Alayumat explained that judicial control functions as punishment, even without a trial.
“Living under judicial control is very difficult. Dozens of journalists are in prison, but hundreds more are forced to live under such restrictions. I couldn’t leave Istanbul for a long time because I wasn’t allowed to leave the city. This made it impossible to do my job. I also have a travel ban, and no one knows when it will be lifted. Going to the police station every week is exhausting – especially when you have to face the same officers who raided your home and detained you violently,” he said.
He added that this situation has had a severe psychological and economic toll and that journalists in Turkey continue their work at a great cost.
Last year, 36 journalists were sentenced and 53 acquitted in Turkey, and these trials resulted in nearly 100 years of cumulative prison sentences.
In addition to grotesque judicial repression, journalists in Turkey also face police violence. Especially during street protests and public demonstrations, journalists documenting police aggression often become victims of it themselves.

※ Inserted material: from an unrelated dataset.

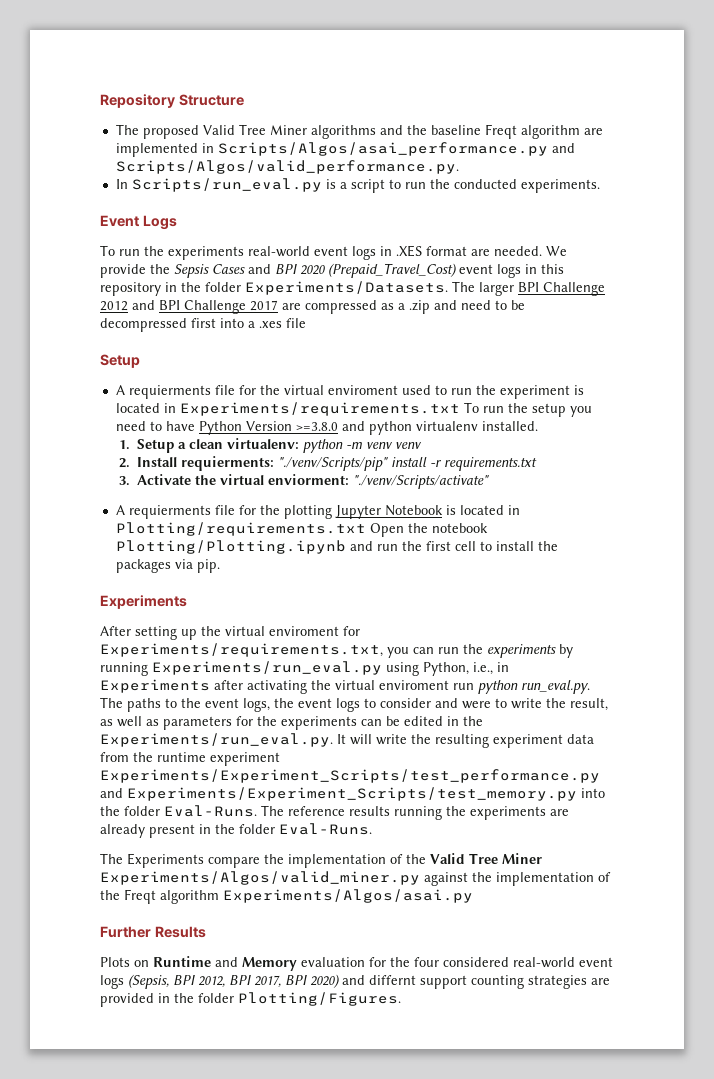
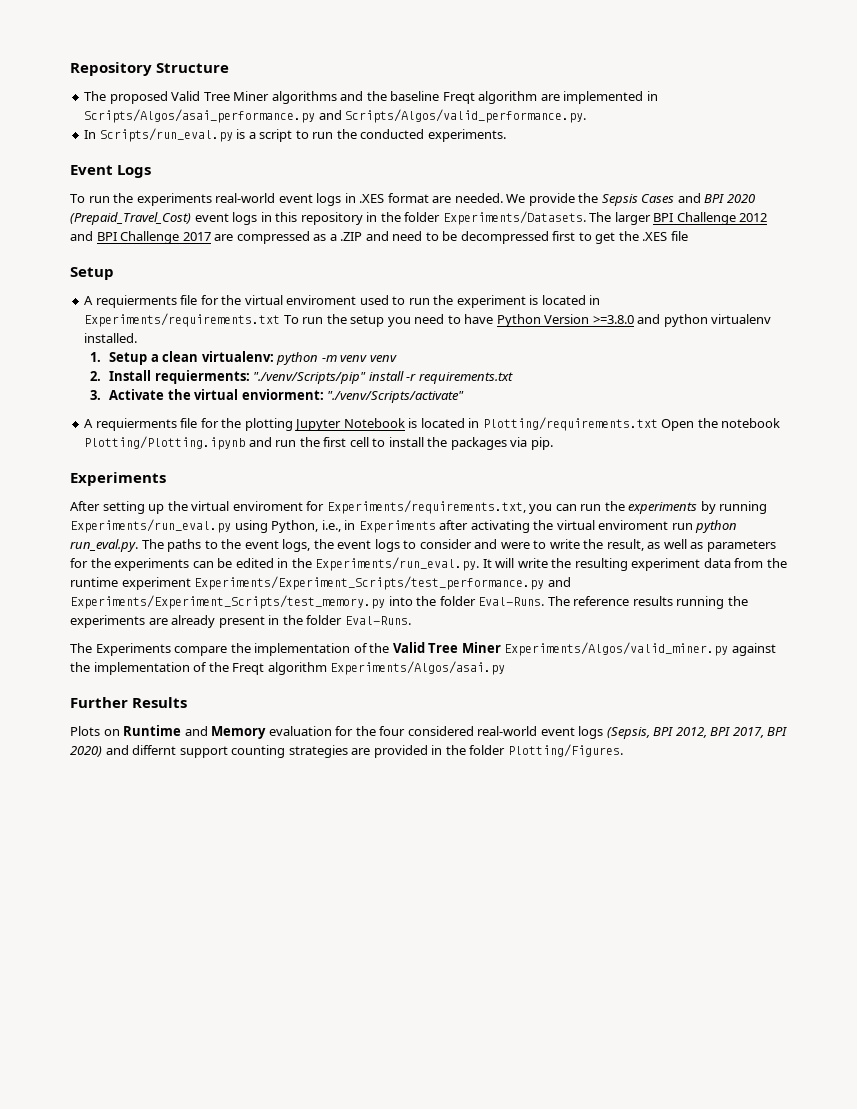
[409,300,430,314] .zip -> [340,232,363,241] .ZIP
[220,318,282,328] into a .xes -> [578,231,668,244] to get the .XES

Following the arrest of Istanbul Metropolitan mayor Ekrem İmamoğlu in March, several journalists covering mass protests in Istanbul were injured due to police violence. One of them was İlke TV reporter Eylül Deniz Yaşar.
Speaking to Index, Yaşar recounted both her own and her colleagues’ experiences of police brutality.
“While documenting the police’s disproportionate response to protesters, we were physically assaulted. One officer sprayed tear gas directly into my eye at close range. I couldn’t open my eye for half an hour, and my vision remained blurry for hours. I feared permanent damage. Another journalist’s nose was broken. Someone else suffered head trauma. I’m not even counting verbal abuse and harassment,” she said.
She believes the police are now trying to build a “new press regime” in Turkey.
“Police are becoming the architects of this regime. They want to decide where, what and how we film. It’s getting harder to go out in the field,” she said. “I’m one of many journalists frequently detained. My home has been raided twice – home raids have become routine.”
Yaşar added that the repression journalists face in Turkey reminds them of “World War documentaries”.
“Like the terrifying scenes from those times. It feels like we’re living in a dystopian horror film,” she explained.
As Erdoğan’s regime seeks to suffocate journalism with both judicial stick and police baton, critical journalists in Turkey continue to resist – armed with the power of the camera and the pen, at great personal sacrifice.